E. Segregationist Counter-Attacks

Segregationist defensiveness, however, displayed itself aggressively. Authorities attempted to eliminate the NAACP by applying some of the same tactics that states and the national government had previously employed against left-wing organizations. States tried to force local chapters of the NAACP to disclose their membership lists, enacted statutes that prohibited the NAACP from urging blacks to use its legal staff to seek redress through litigation, and disseminated derogatory propaganda about the organization. Moreover, in the wake of Brown, the political leadership of the Southern states engaged in 'massive resistance' that included resolutions by state legislatures declaring the Supreme Court's judgment 'null, void and of no effect,' laws that imposed sanctions against anyone who actually implemented desegregation, subterfuges that evaded or drastically slowed desegregation, and school closing plans that authorized the suspension of public education and the disbursement of public funds to parents and children for use in obtaining education in 'private,' segregated facilities.

Although at mid-century, politics in the South remained predominantly 'white folk's business,' a segregationist reaction was prompted by NAACP victories in the courts along with an increase in black voter registration.

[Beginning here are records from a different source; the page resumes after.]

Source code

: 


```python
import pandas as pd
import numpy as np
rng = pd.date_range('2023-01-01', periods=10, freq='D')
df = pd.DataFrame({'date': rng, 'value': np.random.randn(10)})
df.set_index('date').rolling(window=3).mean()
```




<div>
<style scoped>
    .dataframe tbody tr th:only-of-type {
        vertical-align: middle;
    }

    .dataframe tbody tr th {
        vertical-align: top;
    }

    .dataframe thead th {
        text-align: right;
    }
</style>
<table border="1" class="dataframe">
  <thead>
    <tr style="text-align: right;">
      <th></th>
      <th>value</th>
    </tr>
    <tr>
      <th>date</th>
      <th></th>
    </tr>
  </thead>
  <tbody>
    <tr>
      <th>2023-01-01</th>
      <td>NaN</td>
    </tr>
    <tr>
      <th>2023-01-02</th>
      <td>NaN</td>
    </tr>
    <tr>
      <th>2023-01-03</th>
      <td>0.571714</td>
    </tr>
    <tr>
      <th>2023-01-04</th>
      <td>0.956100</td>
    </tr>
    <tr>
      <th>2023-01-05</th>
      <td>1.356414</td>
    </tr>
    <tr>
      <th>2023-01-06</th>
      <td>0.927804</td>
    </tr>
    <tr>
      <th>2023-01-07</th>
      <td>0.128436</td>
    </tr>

To stem further increases, the Deep South states used two maneuvers in tandem: one tightened registration requirements, while the other augmented the discretion of local registrars. Tightening registration requirements enabled states to exclude a disproportionate number of blacks by even-handed application of race-silent criteria. Augmenting the discretion of registrars enabled states to (1) cheat on behalf of whites who would otherwise have been excluded by the elevated criteria and (2) exclude blacks who, if fairly evaluated, could satisfy the new standards.

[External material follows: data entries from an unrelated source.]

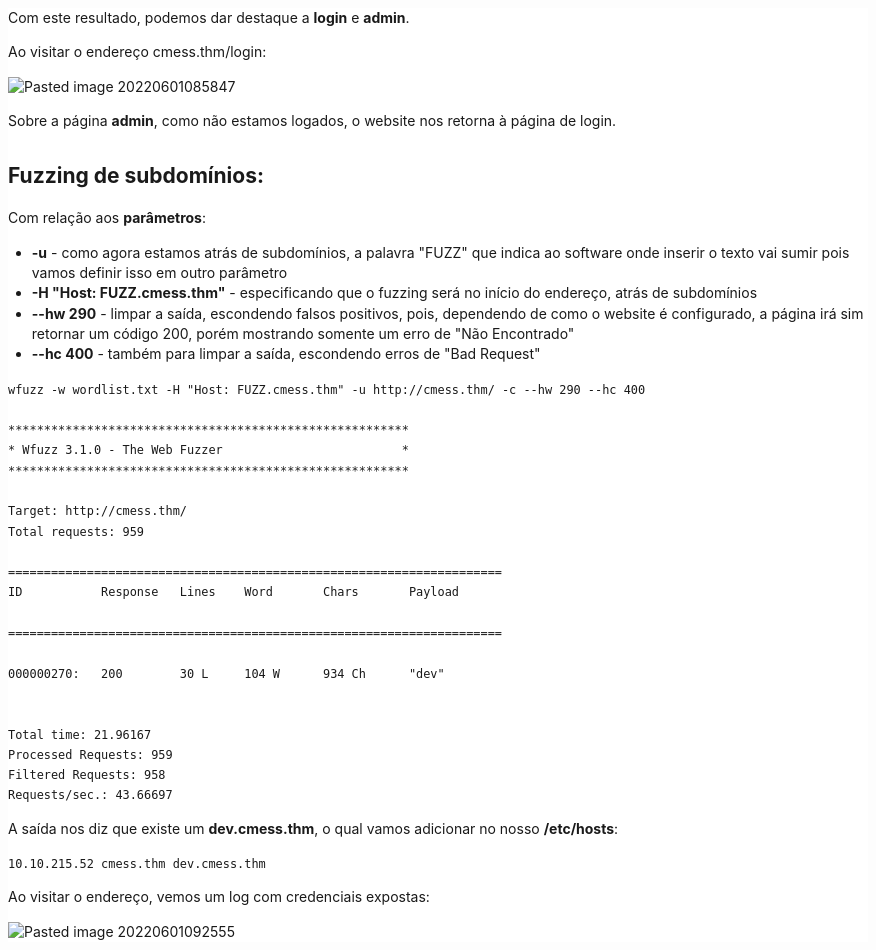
 ```
```

Com este resultado, podemos dar destaque a **login** e **admin**.

Ao visitar o endereço cmess.thm/login:

![Pasted image 20220601085847](https://user-images.githubusercontent.com/77530544/171439377-edc7256b-b905-4868-abb9-8abbbeca65b2.png)

Sobre a página **admin**, como não estamos logados, o website nos retorna à página de login.

## **Fuzzing de subdomínios**:
Com relação aos **parâmetros**:
- **-u** - como agora estamos atrás de subdomínios, a palavra "FUZZ" que indica ao software onde inserir o texto vai sumir pois vamos definir isso em outro parâmetro
- **-H "Host: FUZZ.cmess.thm"** - especificando que o fuzzing será no início do endereço, atrás de subdomínios
- **--hw 290** - limpar a saída, escondendo falsos positivos, pois, dependendo de como o website é configurado, a página irá sim retornar um código 200, porém mostrando somente um erro de "Não Encontrado"
- **--hc 400** - também para limpar a saída, escondendo erros de "Bad Request"

```
wfuzz -w wordlist.txt -H "Host: FUZZ.cmess.thm" -u http://cmess.thm/ -c --hw 290 --hc 400 

********************************************************  
* Wfuzz 3.1.0 - The Web Fuzzer                         *  
********************************************************  
  
Target: http://cmess.thm/  
Total requests: 959  
  
=====================================================================  
ID           Response   Lines    Word       Chars       Payload                                                                                                 
=====================================================================  
  
000000270:   200        30 L     104 W      934 Ch      "dev"                                                                                                   
  
Total time: 21.96167  
Processed Requests: 959  
Filtered Requests: 958  
Requests/sec.: 43.66697
```

A saída nos diz que existe um **dev.cmess.thm**, o qual vamos adicionar no nosso **/etc/hosts**:

```
10.10.215.52 cmess.thm dev.cmess.thm
```

Ao visitar o endereço, vemos um log com credenciais expostas:

![Pasted image 20220601092555](https://user-images.githubusercontent.com/77530544/171439403-c0bd8957-7c1f-4b35-a477-d25a12c73c76.png)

In some areas, officials did more than slow or stop black progress; they rolled it back. In Louisiana, for instance, parish registrars were encouraged by a legislative committee to search the registration applications of Negroes for errors that could be used as the basis for revoking registration. Applying this method, registrars removed ten to eleven thousand blacks from voting rolls in twelve parishes between 1956 and 1957.

Accompanying the reaction of state governments were responses by private persons and organizations. A new group, the White Citizen's Council, engaged in a campaign to 'persuade' blacks who had registered to strike their names 'voluntarily' from the voting roles. In Sunflower County, Mississippi, the Council's efforts caused black registration to fall from 114 to zero within a matter of months.

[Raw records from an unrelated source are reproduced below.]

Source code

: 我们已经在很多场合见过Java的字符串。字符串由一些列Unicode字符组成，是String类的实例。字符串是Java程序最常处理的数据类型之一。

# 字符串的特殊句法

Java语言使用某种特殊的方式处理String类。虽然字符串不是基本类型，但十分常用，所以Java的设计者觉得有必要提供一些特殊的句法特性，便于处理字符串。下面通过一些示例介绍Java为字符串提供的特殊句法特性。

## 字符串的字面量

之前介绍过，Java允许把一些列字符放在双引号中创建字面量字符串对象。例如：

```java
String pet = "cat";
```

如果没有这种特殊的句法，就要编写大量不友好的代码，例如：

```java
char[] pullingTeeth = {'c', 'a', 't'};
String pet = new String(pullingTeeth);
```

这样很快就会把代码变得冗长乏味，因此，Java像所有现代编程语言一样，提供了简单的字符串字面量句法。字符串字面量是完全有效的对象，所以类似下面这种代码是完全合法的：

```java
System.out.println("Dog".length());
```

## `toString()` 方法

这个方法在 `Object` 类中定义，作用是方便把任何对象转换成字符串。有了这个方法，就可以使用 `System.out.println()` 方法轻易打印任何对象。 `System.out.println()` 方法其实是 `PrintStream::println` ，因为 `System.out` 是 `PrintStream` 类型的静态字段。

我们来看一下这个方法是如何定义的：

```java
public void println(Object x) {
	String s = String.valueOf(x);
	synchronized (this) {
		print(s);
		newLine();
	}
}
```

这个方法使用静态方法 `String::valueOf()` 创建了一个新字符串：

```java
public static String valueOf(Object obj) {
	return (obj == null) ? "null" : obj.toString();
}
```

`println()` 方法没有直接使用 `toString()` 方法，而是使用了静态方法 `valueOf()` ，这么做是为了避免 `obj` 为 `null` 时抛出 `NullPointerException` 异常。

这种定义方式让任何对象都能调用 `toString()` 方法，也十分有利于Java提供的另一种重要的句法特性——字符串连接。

Economic coercion played an important role in dissuading blacks from voting or exercising other rights purportedly guaranteed by the Constitution. Also influential was the willingness and ability of whites to resort to violence in defense of the old order. Between 1955 and 1959, 210 incidents of racial violence were recorded in the eleven states of the Old Confederacy. This catalogue of terror included six murders, twenty-nine assaults with firearms, forty-four beatings, and sixty bombings. To put the matter more concretely it involved

a raid by more than a hundred sheeted men into the black section of Maplesville, Alabama, that left six Negroes injured . . . the castration of a Negro handyman in Birmingham, Alabama, as part of a Klan ceremony . . . the flogging of a white school teacher in Camden, South Carolina, because he had allegedly made a favorable reference to desegregation . . . the shotgun displayed by a robed Klansman as a motorcade of some one hundred cars drove through a Negro residential section in Summerville, Georgia . . . the dynamiting of a white physician's home in Gaffney, South Carolina, because the physician's wife had written an article favoring racial justice . . . the Negro woman who withdrew her suit against a North Carolina school board after receiving threats that her children would never return if they attended the white school . . . [and] the flogging of a white sawmill worker in Stanton, Alabama, because he was accused of 'associating too freely with Negroes.'

Such was the state of affairs in the South at mid-century.